**Check your understanding**.
1: In the LINQ forum post, what does the poster say the SQL query is meant to compute, and why are they asking about it? Answer in one to three sentences.
2: According to the LINQ forum post, how long does the SQL GroupBy take to run?
3: List every database table named in the SQL query in the LINQ forum post, using its full name.

**Excerpt to read**.
Reputation: 890
I'm totally new to LINQ.
I have an SQL GroupBy
which runs in barely a few milliseconds. But when I try to achieve the same thing via LINQ, it just seems awfully slow.
What I'm trying to achieve is fetch an average monthly duration of a ceratin database update.
In SQL =>
select SUBSTRING(yyyyMMdd, 0,7),
AVG (duration)
from (select (CONVERT(CHAR(8), mmud.logDateTime, 112)) as yyyyMMdd,
DateDIFF(ms, min(mmud.logDateTime), max(mmud.logDateTime)) as duration
from mydb.mydbo.updateData mmud
left
join mydb.mydbo.updateDataKeyValue mmudkv
on mmud.updateDataid = mmudkv.updateDataId
left
join mydb.mydbo.updateDataDetailKey mmuddk
on mmudkv.updateDataDetailKeyid = mmuddk.Id
where dbname = 'MY_NEW_DB'
and mmudkv.value in ('start', 'finish')
group
by (CONVERT(CHAR(8), mmud.logDateTime, 112))
) as resultSet
group
by substring(yyyyMMdd, 0,7)
order
by substring(yyyyMMdd, 0,7)
in LINQ => I first fetch the record from a table that links information of the Database Name and UpdateData and then do filtering and groupby on the related information.

**Provided information**.
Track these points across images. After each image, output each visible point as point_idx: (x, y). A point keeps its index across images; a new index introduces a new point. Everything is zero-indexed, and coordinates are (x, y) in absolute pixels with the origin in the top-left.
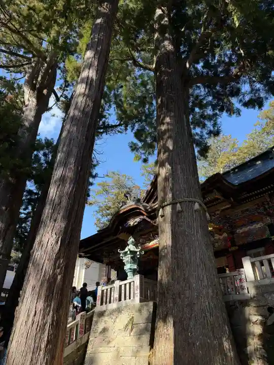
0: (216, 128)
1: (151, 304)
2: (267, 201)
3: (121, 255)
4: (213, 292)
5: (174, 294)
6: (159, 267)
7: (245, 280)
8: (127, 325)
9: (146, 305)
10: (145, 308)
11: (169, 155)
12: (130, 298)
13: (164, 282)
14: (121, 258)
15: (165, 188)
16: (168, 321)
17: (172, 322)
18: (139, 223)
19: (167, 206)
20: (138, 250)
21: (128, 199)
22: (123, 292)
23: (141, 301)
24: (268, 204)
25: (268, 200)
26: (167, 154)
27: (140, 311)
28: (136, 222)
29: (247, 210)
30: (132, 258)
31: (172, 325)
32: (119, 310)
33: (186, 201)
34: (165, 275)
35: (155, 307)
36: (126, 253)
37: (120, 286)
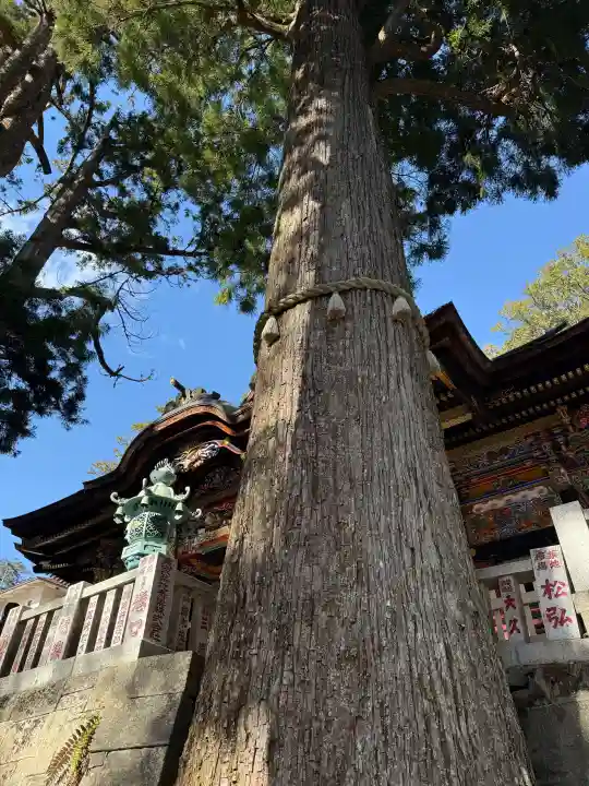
0: (435, 239)
1: (184, 659)
2: (562, 425)
3: (119, 511)
4: (462, 606)
5: (284, 606)
6: (239, 502)
7: (567, 589)
8: (62, 758)
9: (160, 666)
10: (158, 678)
11: (316, 177)
12: (108, 644)
13: (248, 557)
14: (118, 521)
15: (292, 261)
16: (242, 734)
17: (263, 743)
18: (207, 461)
19: (293, 306)
20: (182, 497)
21: (184, 396)
22: (89, 622)
23: (145, 651)
24: (565, 432)
25: (566, 420)
26: (310, 173)
27: (132, 692)
28: (199, 458)
29: (504, 451)
30: (154, 520)
31: (261, 755)
32: (54, 694)
33: (366, 289)
34: (256, 530)
35: (197, 670)
36: (135, 509)
37: (84, 602)
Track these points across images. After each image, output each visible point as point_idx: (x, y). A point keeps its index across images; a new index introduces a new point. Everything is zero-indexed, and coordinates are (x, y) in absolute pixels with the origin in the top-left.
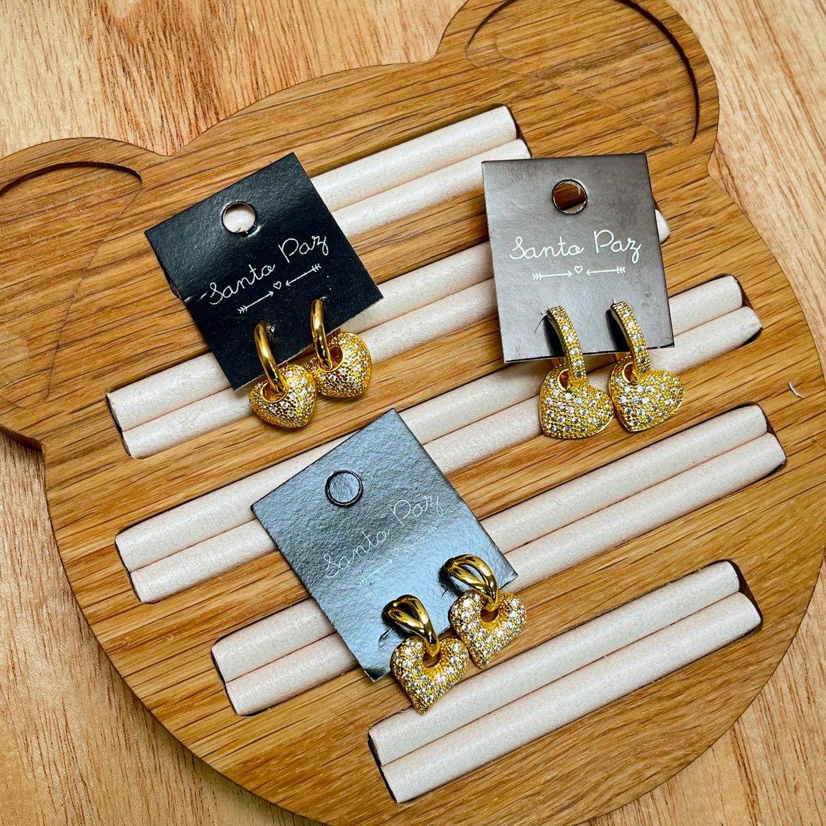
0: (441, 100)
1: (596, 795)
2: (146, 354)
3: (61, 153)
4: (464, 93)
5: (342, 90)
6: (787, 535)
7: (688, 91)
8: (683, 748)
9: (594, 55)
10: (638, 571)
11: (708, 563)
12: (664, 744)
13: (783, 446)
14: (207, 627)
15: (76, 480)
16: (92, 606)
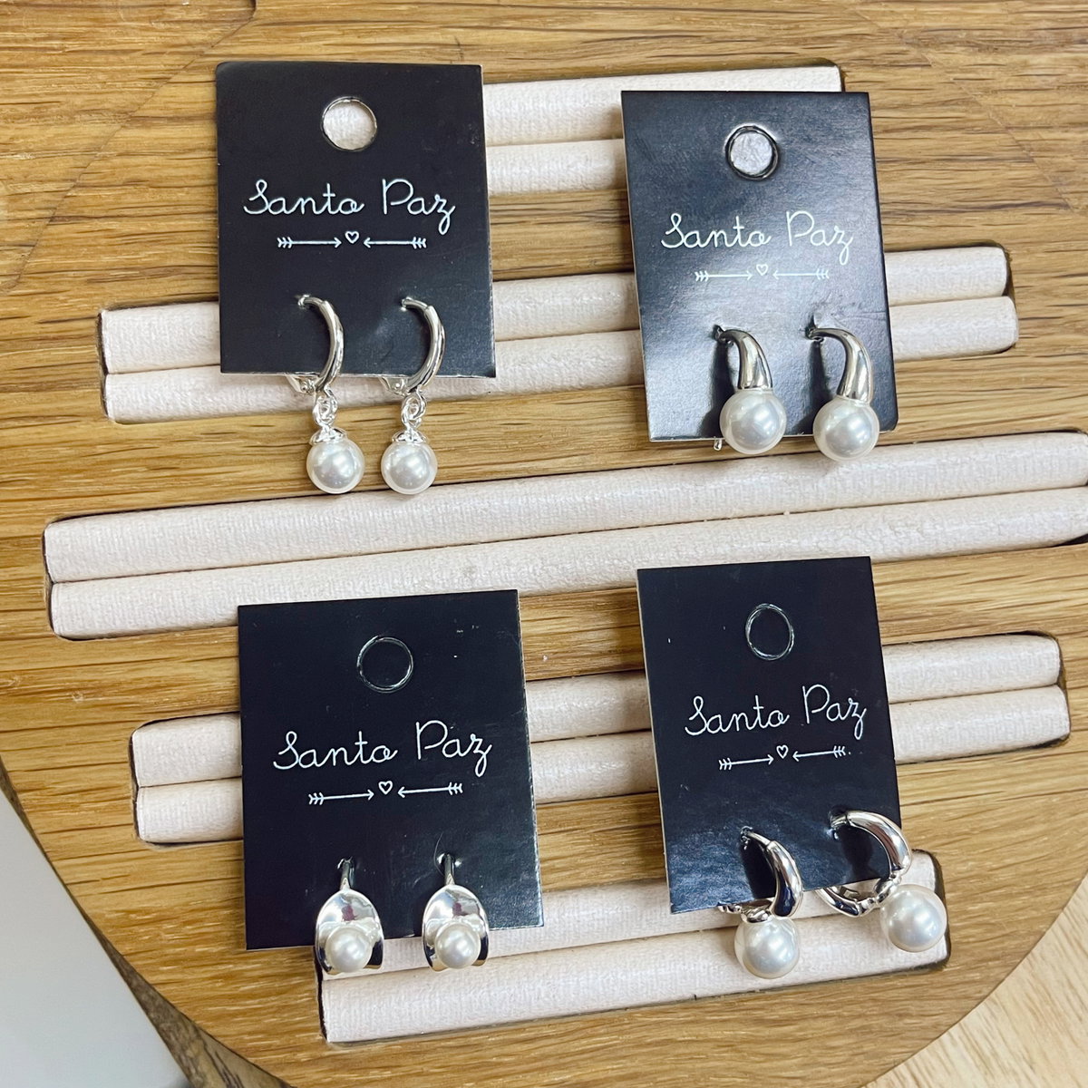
0: (746, 27)
2: (176, 270)
4: (782, 26)
6: (1030, 846)
9: (1000, 33)
13: (1072, 712)
14: (135, 700)
15: (17, 424)
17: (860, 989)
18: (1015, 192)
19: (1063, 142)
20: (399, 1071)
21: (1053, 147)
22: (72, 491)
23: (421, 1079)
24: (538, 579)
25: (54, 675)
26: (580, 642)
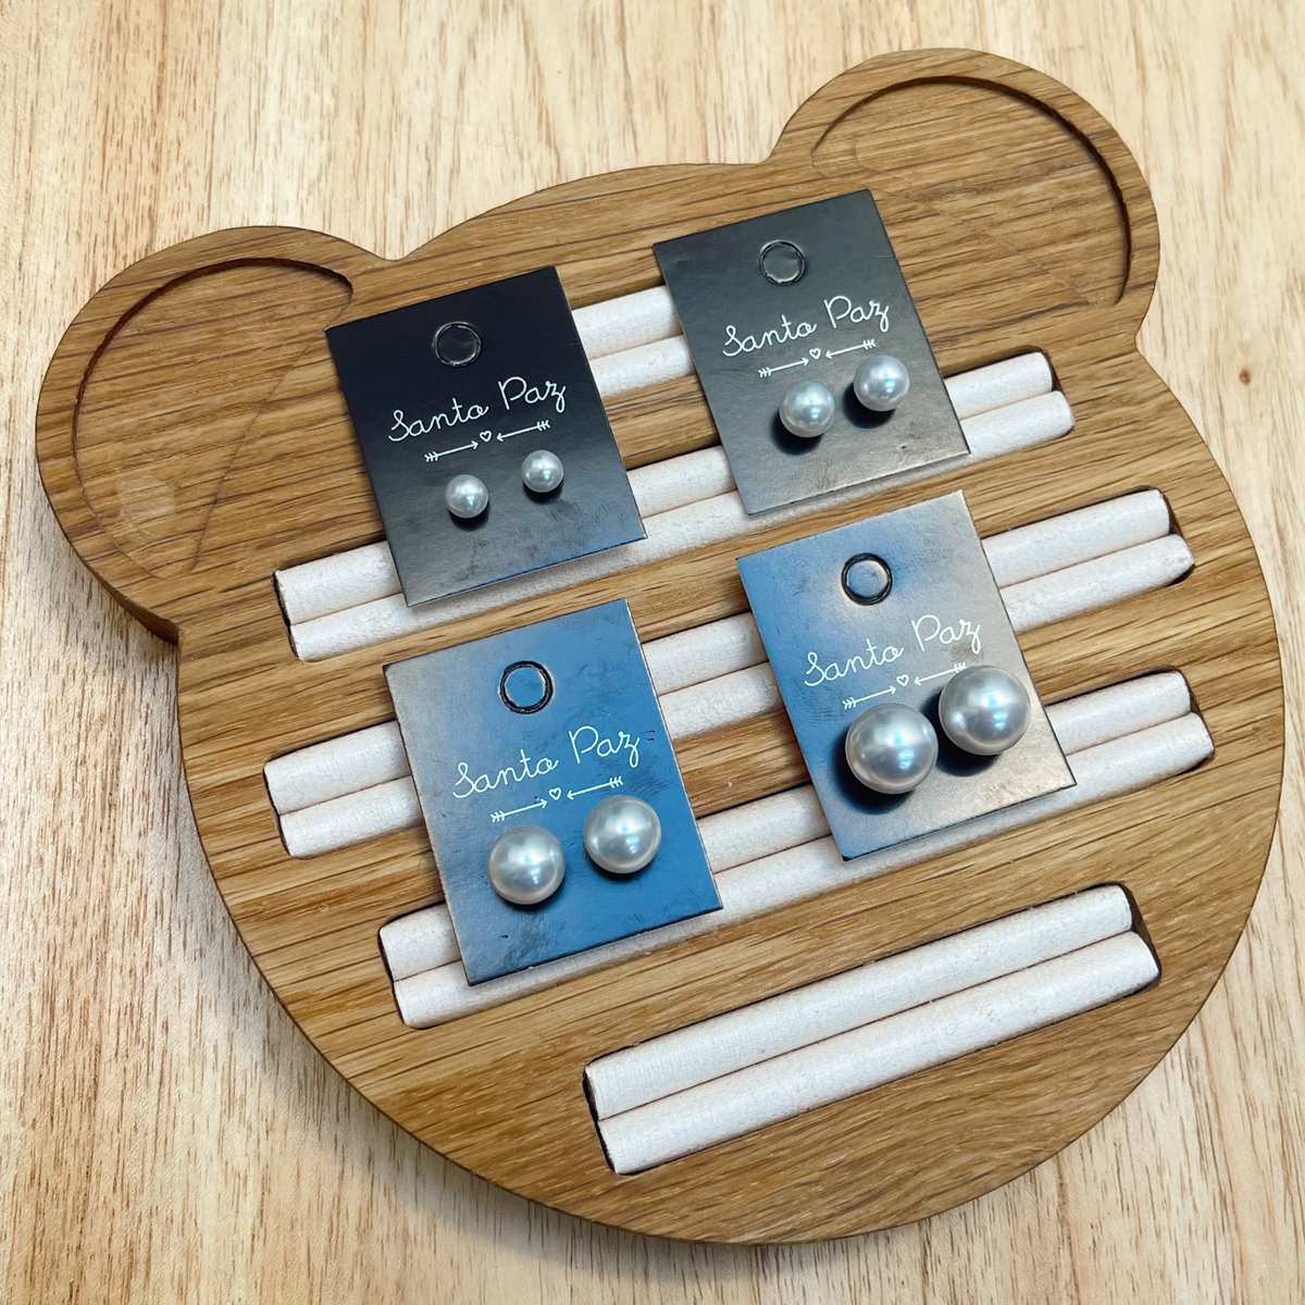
1: (898, 1194)
2: (333, 522)
3: (249, 244)
5: (637, 193)
6: (1206, 857)
7: (1116, 235)
8: (1029, 1140)
9: (990, 175)
10: (988, 885)
11: (1089, 884)
12: (1004, 1132)
13: (1211, 730)
14: (376, 899)
15: (220, 682)
16: (223, 855)
17: (1089, 1019)
18: (1040, 300)
19: (1069, 252)
20: (688, 1185)
21: (1061, 258)
22: (282, 729)
23: (709, 1187)
24: (708, 717)
25: (299, 892)
26: (758, 763)
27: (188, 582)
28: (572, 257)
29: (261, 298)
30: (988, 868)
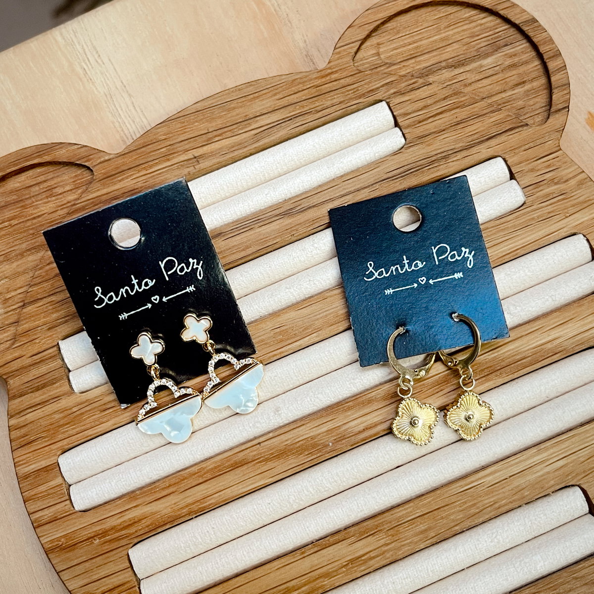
0: (331, 99)
3: (34, 156)
4: (350, 92)
5: (252, 96)
7: (543, 81)
9: (462, 56)
10: (494, 494)
11: (558, 487)
14: (125, 533)
15: (31, 410)
16: (37, 513)
18: (497, 127)
19: (514, 95)
21: (510, 100)
22: (66, 435)
24: (314, 403)
25: (81, 532)
26: (346, 430)
27: (11, 354)
28: (217, 139)
29: (45, 185)
30: (493, 483)
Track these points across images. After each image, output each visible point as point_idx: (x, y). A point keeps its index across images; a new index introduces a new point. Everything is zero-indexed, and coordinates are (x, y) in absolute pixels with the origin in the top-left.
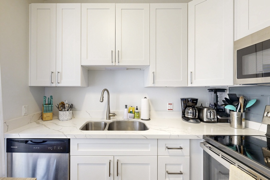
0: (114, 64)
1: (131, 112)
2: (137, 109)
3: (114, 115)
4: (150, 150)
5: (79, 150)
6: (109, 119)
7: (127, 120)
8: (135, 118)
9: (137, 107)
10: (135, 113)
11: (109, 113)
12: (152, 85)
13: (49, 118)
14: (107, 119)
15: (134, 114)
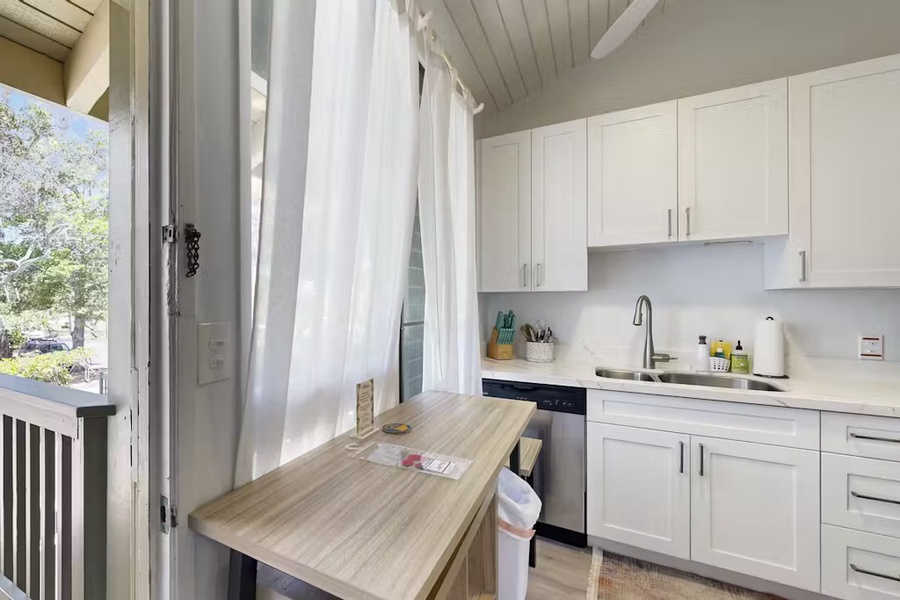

**Solved problems**.
1: The query is meant to fetch the average monthly duration of a particular database update. The poster is asking because the SQL version runs in barely a few milliseconds, but their attempt to do the same thing in LINQ is very slow.

2: Barely a few milliseconds.

3:
- mydb.mydbo.updateData
- mydb.mydbo.updateDataKeyValue
- mydb.mydbo.updateDataDetailKey